Dataset extract →

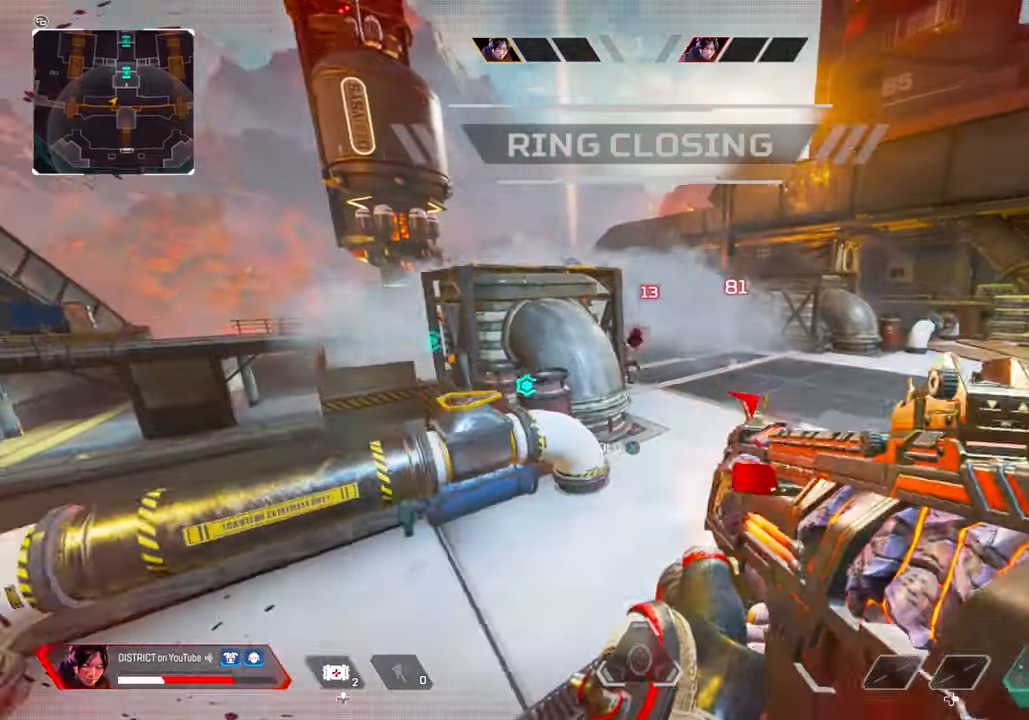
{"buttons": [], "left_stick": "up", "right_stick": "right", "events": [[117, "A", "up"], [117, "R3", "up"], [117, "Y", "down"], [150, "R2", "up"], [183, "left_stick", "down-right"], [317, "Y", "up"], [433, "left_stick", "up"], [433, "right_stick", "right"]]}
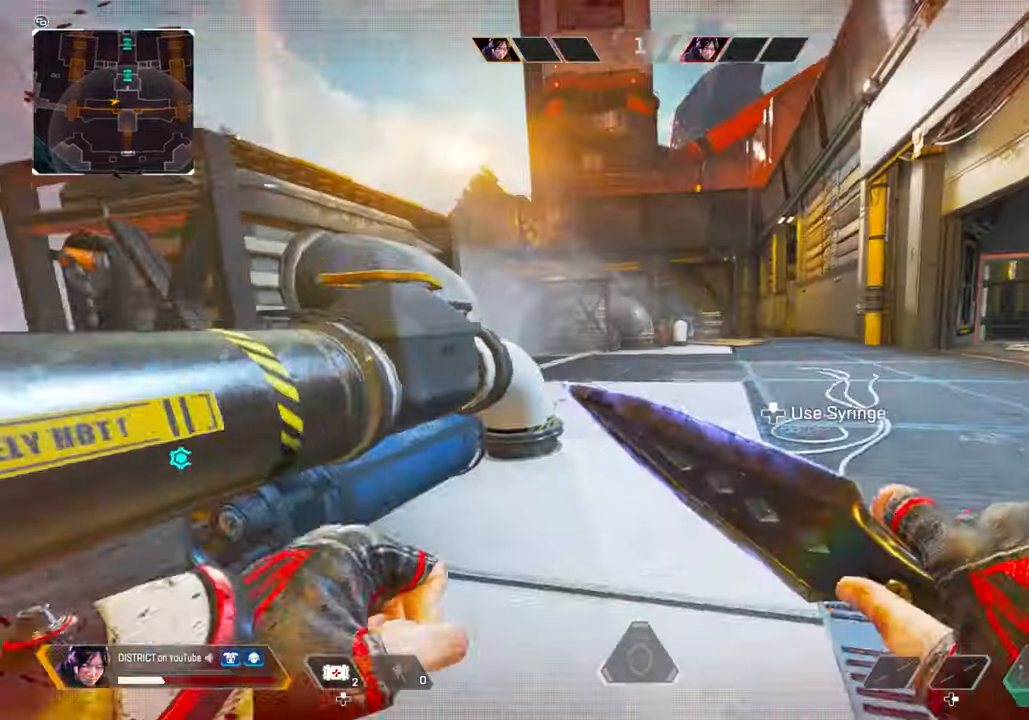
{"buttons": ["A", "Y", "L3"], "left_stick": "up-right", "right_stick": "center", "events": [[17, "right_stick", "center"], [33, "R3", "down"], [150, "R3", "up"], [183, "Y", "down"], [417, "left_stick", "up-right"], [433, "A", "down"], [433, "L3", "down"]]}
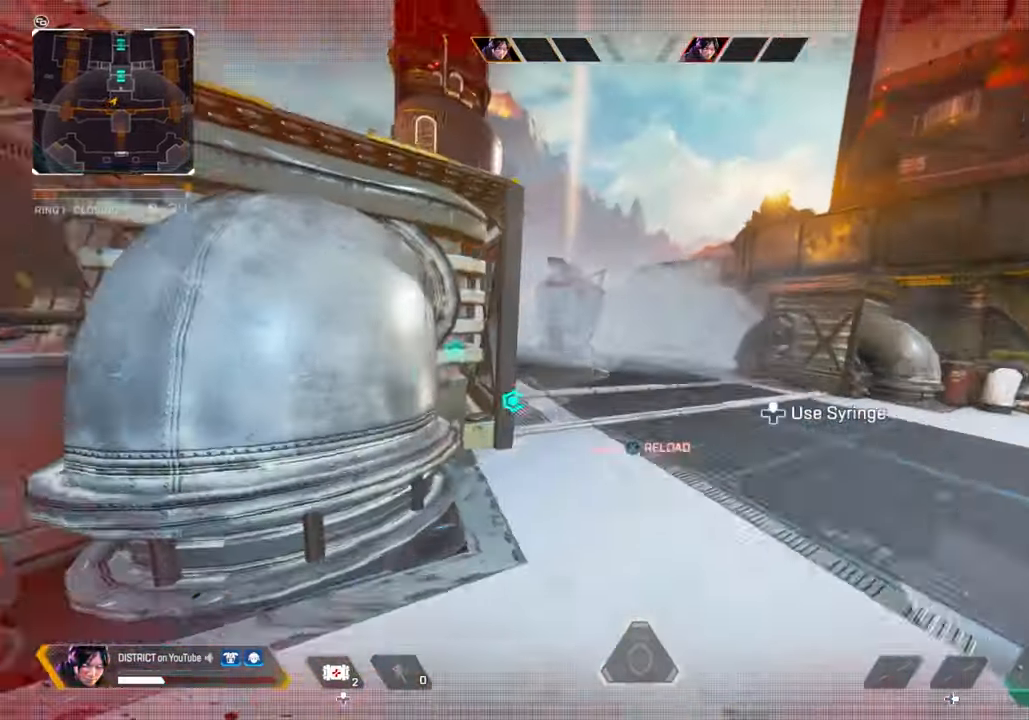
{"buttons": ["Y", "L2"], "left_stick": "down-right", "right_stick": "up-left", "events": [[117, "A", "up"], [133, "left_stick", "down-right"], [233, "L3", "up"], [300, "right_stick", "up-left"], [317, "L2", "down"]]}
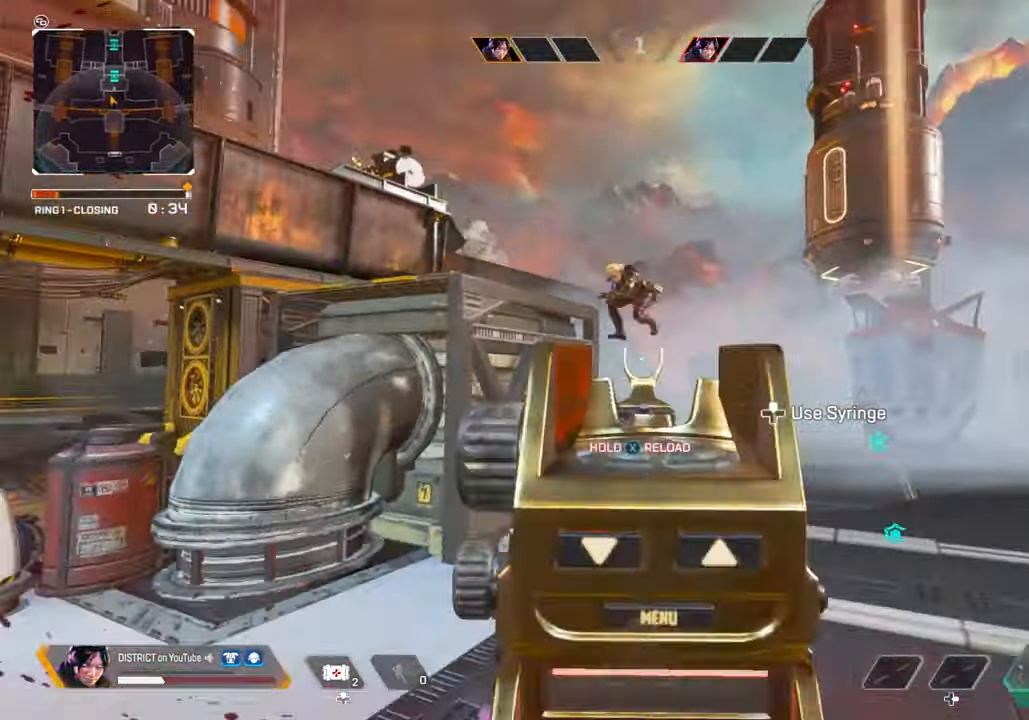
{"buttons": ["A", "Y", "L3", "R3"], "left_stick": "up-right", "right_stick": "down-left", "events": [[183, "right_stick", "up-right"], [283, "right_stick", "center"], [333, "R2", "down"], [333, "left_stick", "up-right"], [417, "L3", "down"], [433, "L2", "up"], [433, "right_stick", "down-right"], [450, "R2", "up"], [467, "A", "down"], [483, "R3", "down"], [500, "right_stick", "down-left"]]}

Your goal →
Restate the material word for word, minus pictures.

Completed exercise →
{"buttons": [], "left_stick": "up", "right_stick": "right", "events": [[117, "A", "up"], [117, "R3", "up"], [117, "Y", "down"], [150, "R2", "up"], [183, "left_stick", "down-right"], [317, "Y", "up"], [433, "left_stick", "up"], [433, "right_stick", "right"]]}
{"buttons": ["A", "Y", "L3"], "left_stick": "up-right", "right_stick": "center", "events": [[17, "right_stick", "center"], [33, "R3", "down"], [150, "R3", "up"], [183, "Y", "down"], [417, "left_stick", "up-right"], [433, "A", "down"], [433, "L3", "down"]]}
{"buttons": ["Y", "L2"], "left_stick": "down-right", "right_stick": "up-left", "events": [[117, "A", "up"], [133, "left_stick", "down-right"], [233, "L3", "up"], [300, "right_stick", "up-left"], [317, "L2", "down"]]}
{"buttons": ["A", "Y", "L3", "R3"], "left_stick": "up-right", "right_stick": "down-left", "events": [[183, "right_stick", "up-right"], [283, "right_stick", "center"], [333, "R2", "down"], [333, "left_stick", "up-right"], [417, "L3", "down"], [433, "L2", "up"], [433, "right_stick", "down-right"], [450, "R2", "up"], [467, "A", "down"], [483, "R3", "down"], [500, "right_stick", "down-left"]]}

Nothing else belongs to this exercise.